Task item: Restate all of the following data exactly, keeping any images out of the copy.

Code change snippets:
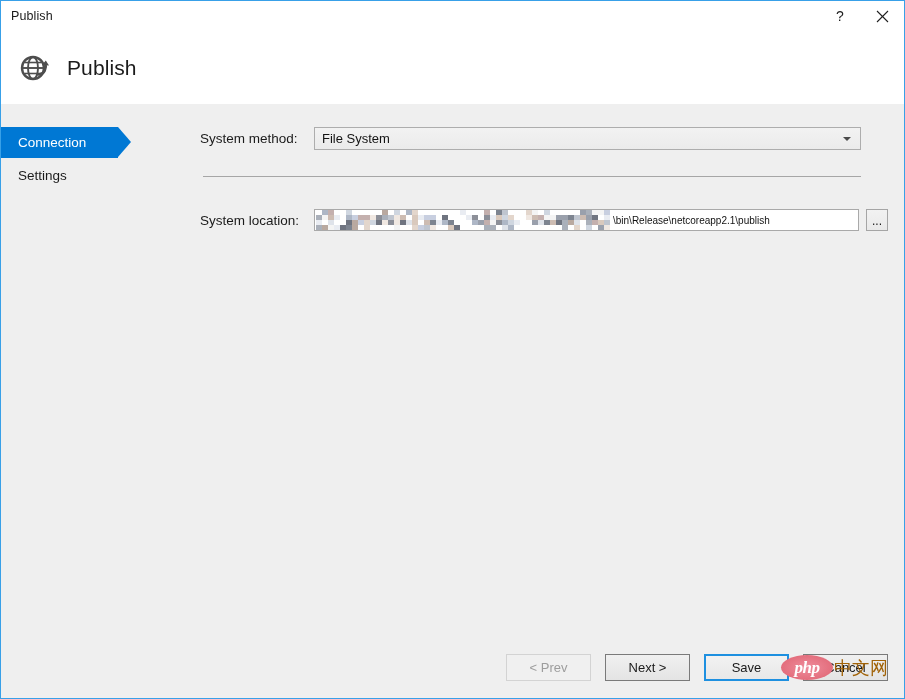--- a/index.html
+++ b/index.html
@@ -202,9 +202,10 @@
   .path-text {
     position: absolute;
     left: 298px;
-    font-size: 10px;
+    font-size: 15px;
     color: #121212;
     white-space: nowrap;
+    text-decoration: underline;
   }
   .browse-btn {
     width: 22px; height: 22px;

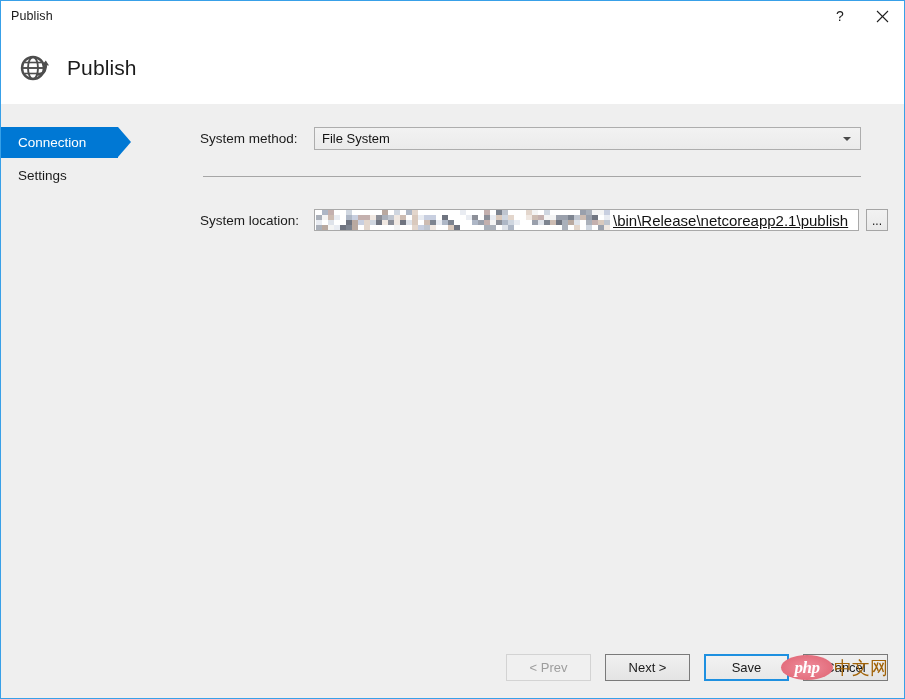--- a/index.html
+++ b/index.html
@@ -564,7 +564,7 @@
     <div class="footer">
       <div class="btn disabled">&lt; Prev</div>
       <div class="btn">Next &gt;</div>
-      <div class="btn primary">Save</div>
+      <div class="btn primary">Next</div>
       <div class="btn">Cancel</div>
     </div>
 

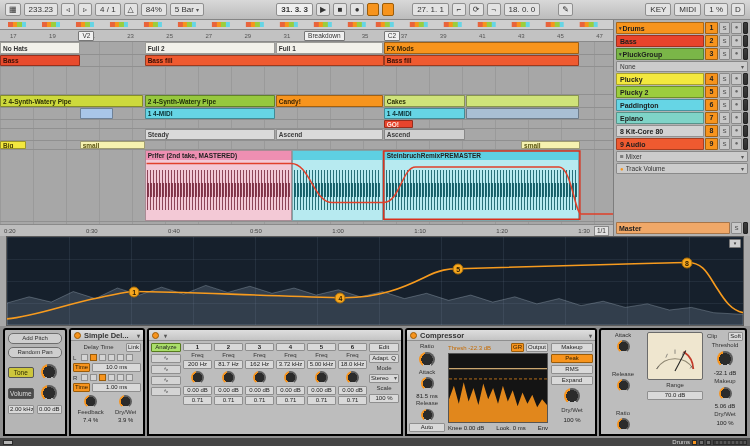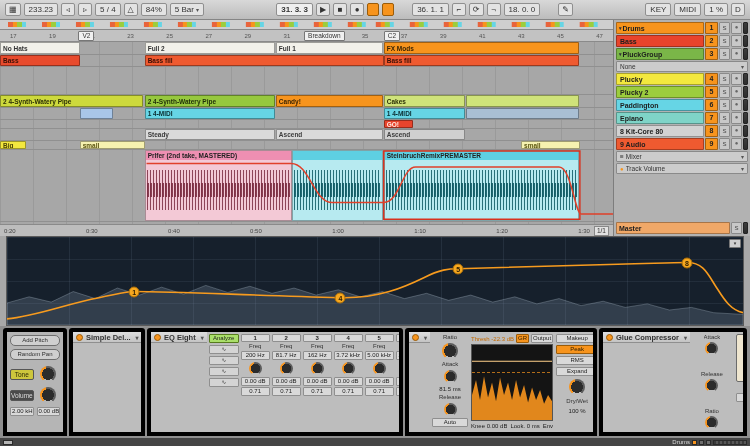--- a/index.html
+++ b/index.html
@@ -140,7 +140,7 @@
     <div class="tbox">233.23</div>
     <div class="tbox tbtn">◃</div>
     <div class="tbox tbtn">▹</div>
-    <div class="tbox">5 / 4</div>
+    <div class="tbox">4 / 1</div>
     <div class="tbox tbtn">△</div>
     <div class="tbox">84%</div>
     <div class="tbox"><span>5 Bar</span><span class="ddarrow">▾</span></div>

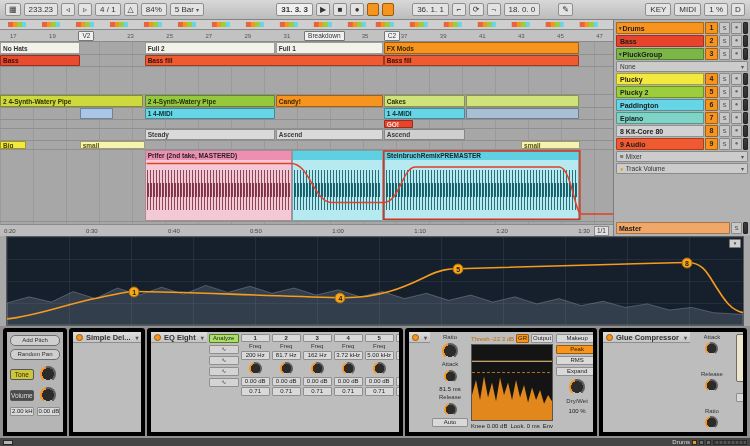--- a/index.html
+++ b/index.html
@@ -152,7 +152,7 @@
     <div class="tbox on tbtn"></div>
     <div class="tbox on tbtn"></div>
     <div class="tspacer sm"></div>
-    <div class="tbox">36. 1. 1</div>
+    <div class="tbox">27. 1. 1</div>
     <div class="tbox tbtn">⌐</div>
     <div class="tbox tbtn">⟳</div>
     <div class="tbox tbtn">¬</div>

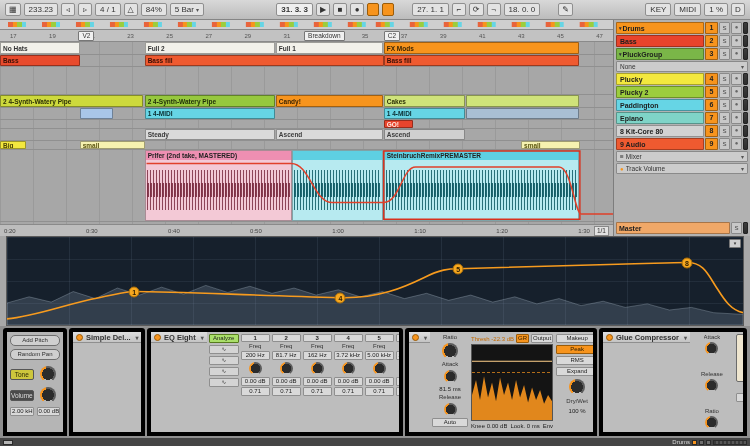--- a/index.html
+++ b/index.html
@@ -61,7 +61,7 @@
 
 
 .devbar{height:112px;flex:0 0 112px;background:#8f8f8f;display:flex;gap:2px;padding:2px 3px;align-items:stretch;}
-.dev{background:#bdbdbd;border:4px solid #000000;border-radius:3px 3px 0 0;display:flex;flex-direction:row;overflow:hidden;}
+.dev{background:#bdbdbd;border:2px solid #000000;border-radius:3px 3px 0 0;display:flex;flex-direction:column;overflow:hidden;}
 .dhead{height:11px;flex:0 0 11px;background:linear-gradient(#dedede,#c4c4c4);border-bottom:1px solid #8f8f8f;display:flex;align-items:center;gap:3px;padding:0 3px;font-size:7.5px;font-weight:bold;color:#333;white-space:nowrap;}
 .dtitle{flex:1;overflow:hidden;}
 .led{width:7px;height:7px;flex:0 0 7px;border-radius:50%;background:#f7941d;border:1px solid #9a5c0a;}

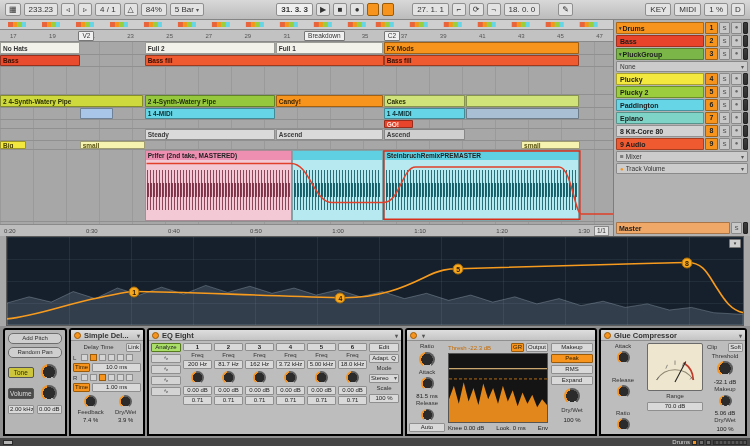--- a/index.html
+++ b/index.html
@@ -584,7 +584,6 @@
     <div class="dev eq8">
       <div class="dhead">
         <span class="led"></span>
-        <span class="dtitle">EQ Eight</span>
         <span class="ddarrow">▾</span>
       </div>
       <div class="dbody eqbody">

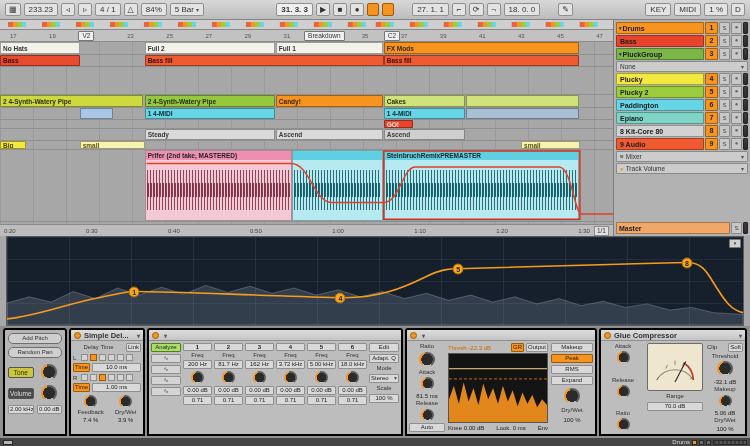--- a/index.html
+++ b/index.html
@@ -666,6 +666,7 @@
     <div class="dev comp">
       <div class="dhead">
         <span class="led"></span>
+        <span class="dtitle">Compressor</span>
         <span class="ddarrow">▾</span>
       </div>
       <div class="dbody compbody">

Response to this task:
--- a/index.html
+++ b/index.html
@@ -202,9 +202,10 @@
   .path-text {
     position: absolute;
     left: 298px;
-    font-size: 10px;
+    font-size: 15px;
     color: #121212;
     white-space: nowrap;
+    text-decoration: underline;
   }
   .browse-btn {
     width: 22px; height: 22px;

--- a/index.html
+++ b/index.html
@@ -564,7 +564,7 @@
     <div class="footer">
       <div class="btn disabled">&lt; Prev</div>
       <div class="btn">Next &gt;</div>
-      <div class="btn primary">Save</div>
+      <div class="btn primary">Next</div>
       <div class="btn">Cancel</div>
     </div>
 

--- a/index.html
+++ b/index.html
@@ -140,7 +140,7 @@
     <div class="tbox">233.23</div>
     <div class="tbox tbtn">◃</div>
     <div class="tbox tbtn">▹</div>
-    <div class="tbox">5 / 4</div>
+    <div class="tbox">4 / 1</div>
     <div class="tbox tbtn">△</div>
     <div class="tbox">84%</div>
     <div class="tbox"><span>5 Bar</span><span class="ddarrow">▾</span></div>

--- a/index.html
+++ b/index.html
@@ -152,7 +152,7 @@
     <div class="tbox on tbtn"></div>
     <div class="tbox on tbtn"></div>
     <div class="tspacer sm"></div>
-    <div class="tbox">36. 1. 1</div>
+    <div class="tbox">27. 1. 1</div>
     <div class="tbox tbtn">⌐</div>
     <div class="tbox tbtn">⟳</div>
     <div class="tbox tbtn">¬</div>

--- a/index.html
+++ b/index.html
@@ -61,7 +61,7 @@
 
 
 .devbar{height:112px;flex:0 0 112px;background:#8f8f8f;display:flex;gap:2px;padding:2px 3px;align-items:stretch;}
-.dev{background:#bdbdbd;border:4px solid #000000;border-radius:3px 3px 0 0;display:flex;flex-direction:row;overflow:hidden;}
+.dev{background:#bdbdbd;border:2px solid #000000;border-radius:3px 3px 0 0;display:flex;flex-direction:column;overflow:hidden;}
 .dhead{height:11px;flex:0 0 11px;background:linear-gradient(#dedede,#c4c4c4);border-bottom:1px solid #8f8f8f;display:flex;align-items:center;gap:3px;padding:0 3px;font-size:7.5px;font-weight:bold;color:#333;white-space:nowrap;}
 .dtitle{flex:1;overflow:hidden;}
 .led{width:7px;height:7px;flex:0 0 7px;border-radius:50%;background:#f7941d;border:1px solid #9a5c0a;}

--- a/index.html
+++ b/index.html
@@ -584,7 +584,6 @@
     <div class="dev eq8">
       <div class="dhead">
         <span class="led"></span>
-        <span class="dtitle">EQ Eight</span>
         <span class="ddarrow">▾</span>
       </div>
       <div class="dbody eqbody">

--- a/index.html
+++ b/index.html
@@ -666,6 +666,7 @@
     <div class="dev comp">
       <div class="dhead">
         <span class="led"></span>
+        <span class="dtitle">Compressor</span>
         <span class="ddarrow">▾</span>
       </div>
       <div class="dbody compbody">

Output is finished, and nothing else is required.